Harapan Tinggi untuk iGlasses

Jika kacamata tiba pada akhir tahun 2026, mereka harus dipoles seperti Vision Pro, seringan Meta Ray Ban Display, dan semurah Echo Frames.

Ada kemungkinan kita akan melihat sekilas Apple iGlasses di WWDC 2026, tetapi kita mungkin harus menunggu hingga akhir tahun untuk rilis komersial (ada kemungkinan mereka akan tergelincir ke tahun 2027).

Foldable Phones: Era Baru?

Samsung mengejutkan dengan pengungkapan awal Galaxy Z Trifold, dengan janji untuk mengirimkannya di Korea Selatan tahun ini, dan di AS pada tahun 2026.

Ini adalah tanda lain dari penentu kecepatan ponsel lipat bahwa faktor bentuk ini akan tetap ada, dan akan tumbuh sebagai pasar di sekitar apa yang telah dibangun oleh Samsung dan pesaing tingkat kedua seperti Google.
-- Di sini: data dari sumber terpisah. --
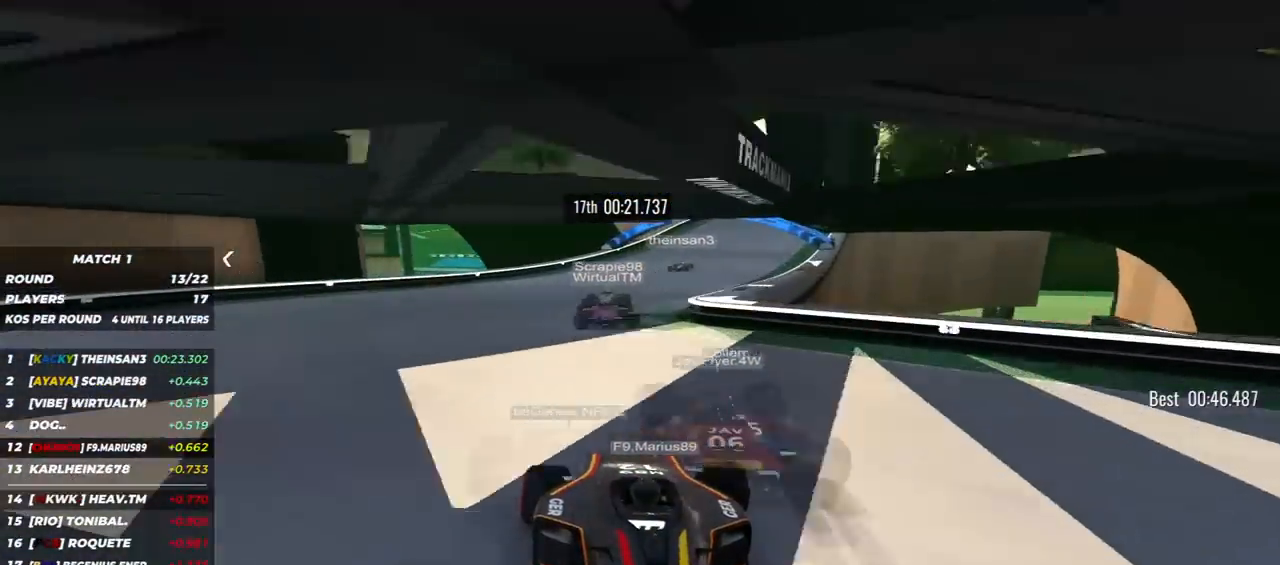
{"keys": ["down"], "events": [[33, "left", "down"], [367, "left", "up"]]}
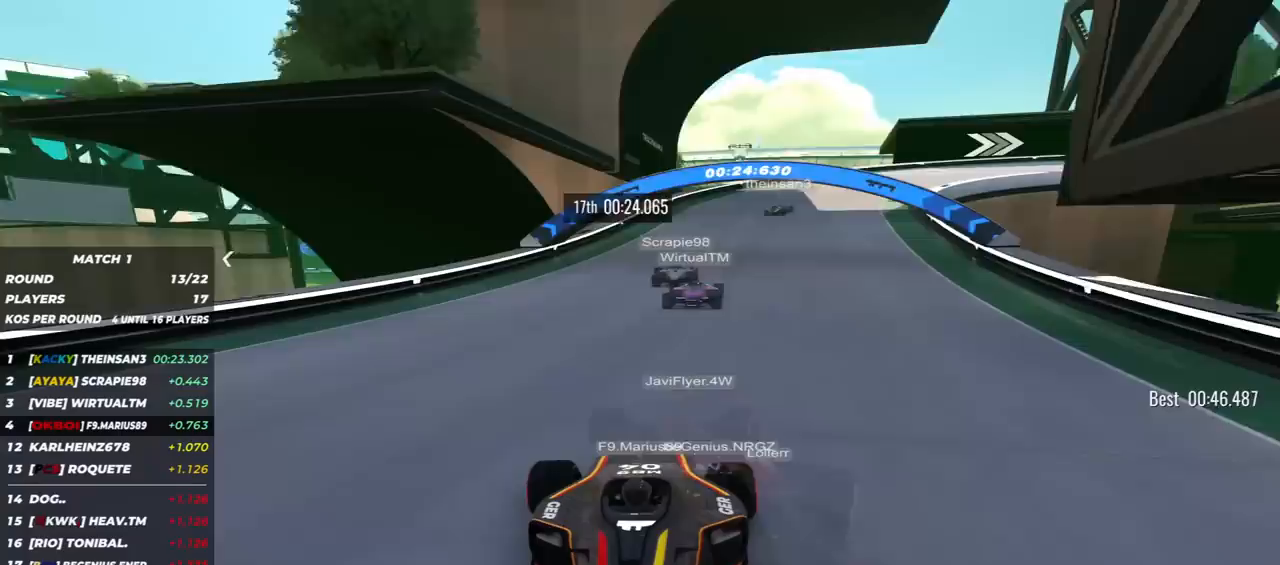
{"keys": ["down", "left"], "events": [[17, "left", "down"]]}
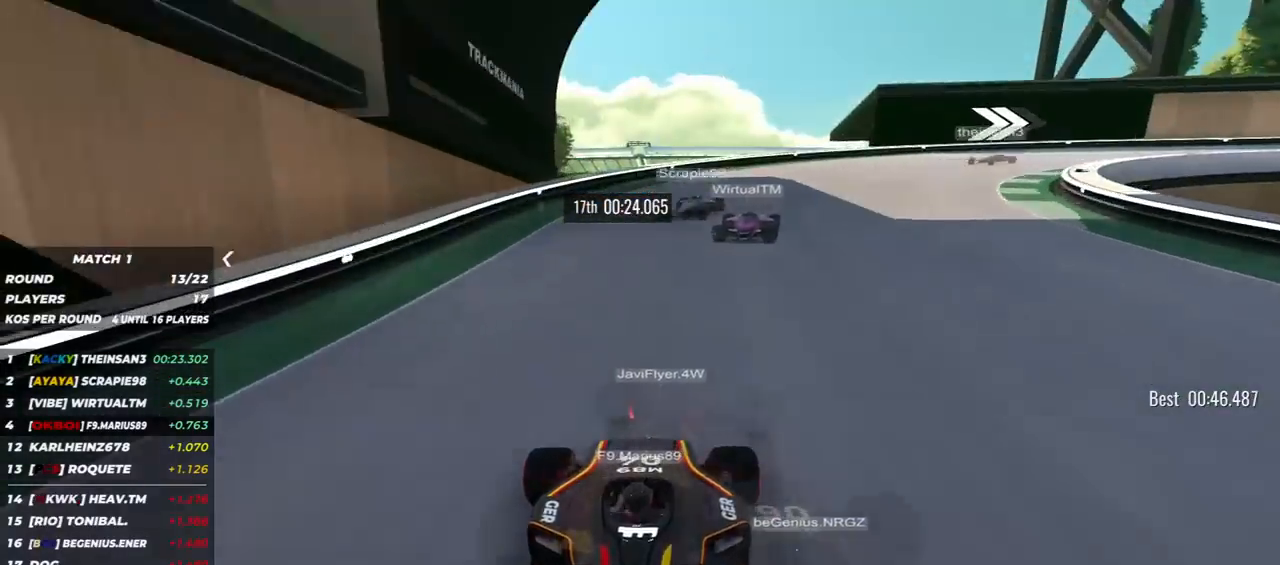
{"keys": ["down", "left"], "events": []}
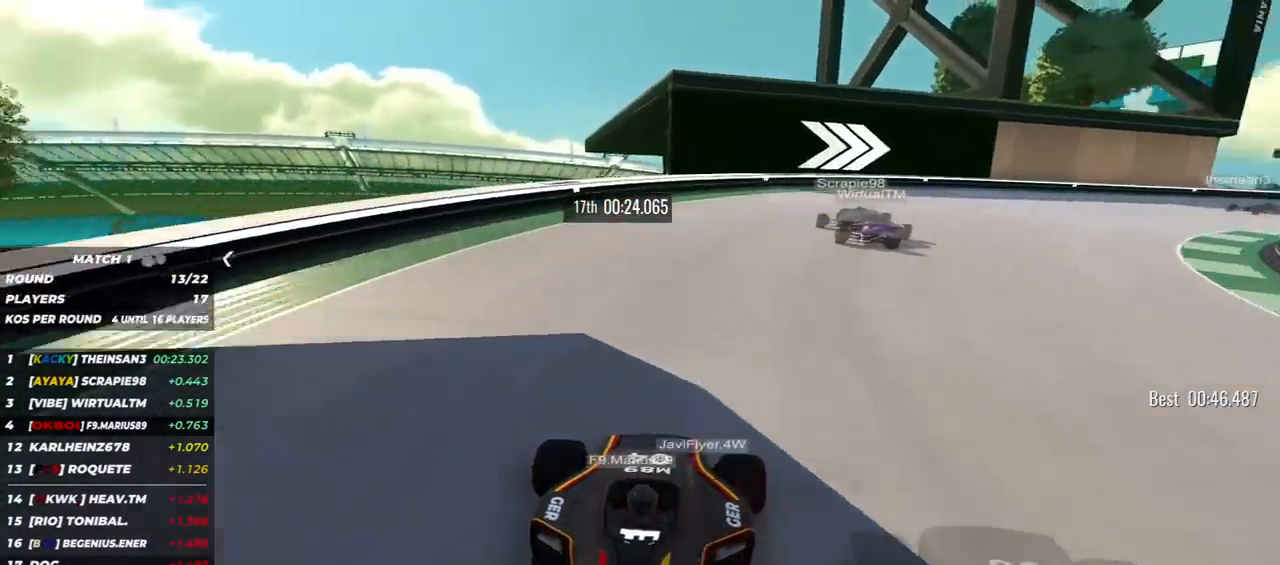
{"keys": ["down", "right"], "events": [[17, "left", "up"], [17, "right", "down"]]}
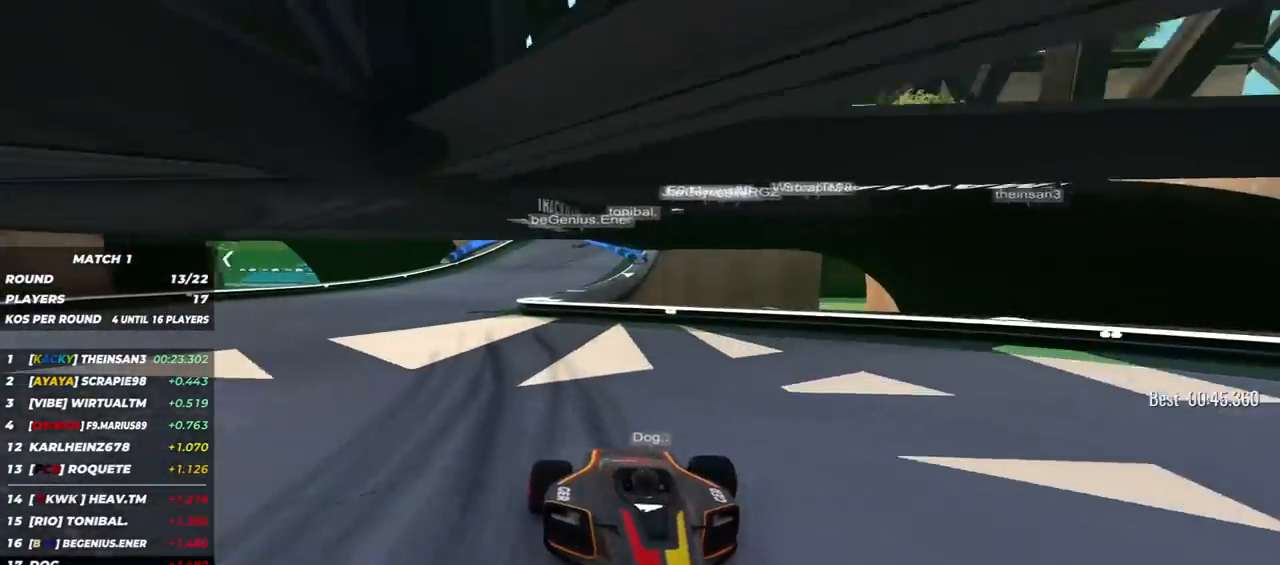
{"keys": ["down", "left"], "events": [[183, "right", "up"], [200, "left", "down"]]}
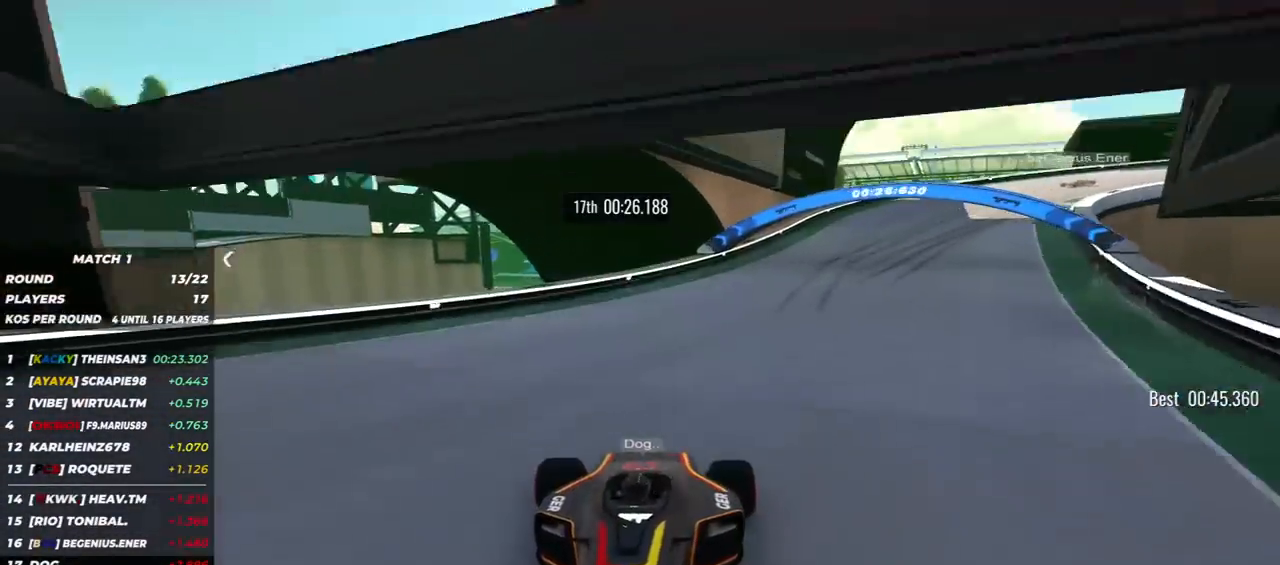
{"keys": ["down"], "events": [[167, "left", "up"], [283, "left", "down"], [383, "left", "up"]]}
Persaingan akan semakin menarik tahun ini, dengan Apple yang akhirnya akan menghadirkan versi iFold atau iPhone Fold, atau iPad Fold (mungkin keduanya).

Diharapkan Apple akan belajar dari Vision Pro, dan tidak akan memberikan harga iPhone Fold yang terlalu mahal untuk sebagian besar konsumen. Diperkirakan, Apple sedang dalam diskusi mendalam dengan Google tentang integrasi Gemini ke dalam Siri dengan biaya lisensi yang besar.

Masa Depan Tim Cook di Apple

Tim Cook diperkirakan akan tetap menjadi CEO hingga tahun 2026, tetapi akan ada beberapa peningkatan posisi Hardware Engineering lead John Ternus menjadi CEO-in-waiting. "Kacamata AR adalah buah hatinya dan dia tidak akan pergi sampai dirilis dan memberikan dampak yang dia bayangkan untuk AR," jelas Bajarin.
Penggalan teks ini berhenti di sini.